Work to do:
Copy the stretch of the listing below from its first line through the line that contains "The Short and Incredibly Happy Life of Riley | Publisher: Allen", including both of those lines and changing nothing.

Given records:
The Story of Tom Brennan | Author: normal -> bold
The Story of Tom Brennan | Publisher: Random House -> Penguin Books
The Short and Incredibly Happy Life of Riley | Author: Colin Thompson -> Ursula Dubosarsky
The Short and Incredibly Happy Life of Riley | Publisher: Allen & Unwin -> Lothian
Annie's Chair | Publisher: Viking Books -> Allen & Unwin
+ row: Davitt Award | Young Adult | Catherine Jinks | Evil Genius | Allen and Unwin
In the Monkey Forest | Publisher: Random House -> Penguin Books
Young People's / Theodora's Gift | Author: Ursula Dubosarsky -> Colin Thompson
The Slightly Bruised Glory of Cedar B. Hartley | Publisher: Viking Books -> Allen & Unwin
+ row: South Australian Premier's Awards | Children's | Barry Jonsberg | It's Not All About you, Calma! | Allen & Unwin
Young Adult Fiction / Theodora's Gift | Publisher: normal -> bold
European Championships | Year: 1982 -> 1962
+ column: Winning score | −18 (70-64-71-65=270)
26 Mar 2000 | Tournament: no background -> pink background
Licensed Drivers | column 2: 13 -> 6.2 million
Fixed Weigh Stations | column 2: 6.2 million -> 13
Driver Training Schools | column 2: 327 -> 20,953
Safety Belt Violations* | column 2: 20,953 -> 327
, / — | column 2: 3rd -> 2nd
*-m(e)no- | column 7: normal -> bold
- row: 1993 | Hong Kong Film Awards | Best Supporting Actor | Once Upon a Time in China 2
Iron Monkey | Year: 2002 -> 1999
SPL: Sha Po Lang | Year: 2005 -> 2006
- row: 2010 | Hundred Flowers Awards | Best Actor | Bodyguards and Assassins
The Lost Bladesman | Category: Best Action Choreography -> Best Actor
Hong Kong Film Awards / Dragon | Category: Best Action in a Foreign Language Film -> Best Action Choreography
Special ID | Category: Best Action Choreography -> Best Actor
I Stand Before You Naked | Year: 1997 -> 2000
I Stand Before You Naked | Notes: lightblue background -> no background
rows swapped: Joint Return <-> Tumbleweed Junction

Solution for this problem:
The Story of Tom Brennan | Author: normal -> bold
The Story of Tom Brennan | Publisher: Random House -> Penguin Books
The Short and Incredibly Happy Life of Riley | Author: Colin Thompson -> Ursula Dubosarsky
The Short and Incredibly Happy Life of Riley | Publisher: Allen & Unwin -> Lothian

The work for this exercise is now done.